WHAT IS NEEDED:
Print nothing but the lines below starting at the line that holds "right eye: (213, 470)" and ending at the line that holds "left shoulder: (282, 1116)", including both, each exactly as written.

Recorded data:
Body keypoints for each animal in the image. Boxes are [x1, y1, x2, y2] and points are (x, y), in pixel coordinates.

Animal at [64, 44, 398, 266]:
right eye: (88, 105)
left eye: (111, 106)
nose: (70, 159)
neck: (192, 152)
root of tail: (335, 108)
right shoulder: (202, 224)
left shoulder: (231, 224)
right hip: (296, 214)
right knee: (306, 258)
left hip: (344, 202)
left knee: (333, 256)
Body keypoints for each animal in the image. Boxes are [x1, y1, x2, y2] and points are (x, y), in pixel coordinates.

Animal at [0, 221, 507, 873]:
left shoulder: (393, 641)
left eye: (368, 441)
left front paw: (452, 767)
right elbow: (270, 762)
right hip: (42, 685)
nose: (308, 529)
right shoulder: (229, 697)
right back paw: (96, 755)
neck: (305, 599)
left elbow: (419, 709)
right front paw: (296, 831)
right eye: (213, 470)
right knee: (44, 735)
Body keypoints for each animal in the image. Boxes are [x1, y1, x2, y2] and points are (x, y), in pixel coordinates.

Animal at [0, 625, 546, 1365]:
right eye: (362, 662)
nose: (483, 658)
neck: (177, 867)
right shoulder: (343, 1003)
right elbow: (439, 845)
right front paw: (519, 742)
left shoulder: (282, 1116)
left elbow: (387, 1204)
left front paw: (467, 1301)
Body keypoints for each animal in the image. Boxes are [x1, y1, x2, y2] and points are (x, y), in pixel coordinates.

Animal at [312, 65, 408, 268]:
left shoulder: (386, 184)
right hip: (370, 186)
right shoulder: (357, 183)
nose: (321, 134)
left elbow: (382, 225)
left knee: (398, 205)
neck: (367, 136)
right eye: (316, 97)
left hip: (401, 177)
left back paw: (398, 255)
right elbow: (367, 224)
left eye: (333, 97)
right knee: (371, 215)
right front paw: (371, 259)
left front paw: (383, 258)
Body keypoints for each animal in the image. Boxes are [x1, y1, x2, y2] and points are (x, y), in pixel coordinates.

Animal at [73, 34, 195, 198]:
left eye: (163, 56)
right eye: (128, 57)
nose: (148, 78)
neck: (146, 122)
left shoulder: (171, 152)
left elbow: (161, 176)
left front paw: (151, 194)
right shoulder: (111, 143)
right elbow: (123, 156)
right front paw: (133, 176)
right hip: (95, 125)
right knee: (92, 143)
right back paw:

RESPONSE TO THIS TASK:
right eye: (213, 470)
right knee: (44, 735)
Body keypoints for each animal in the image. Boxes are [x1, y1, x2, y2] and points are (x, y), in pixel coordinates.

Animal at [0, 625, 546, 1365]:
right eye: (362, 662)
nose: (483, 658)
neck: (177, 867)
right shoulder: (343, 1003)
right elbow: (439, 845)
right front paw: (519, 742)
left shoulder: (282, 1116)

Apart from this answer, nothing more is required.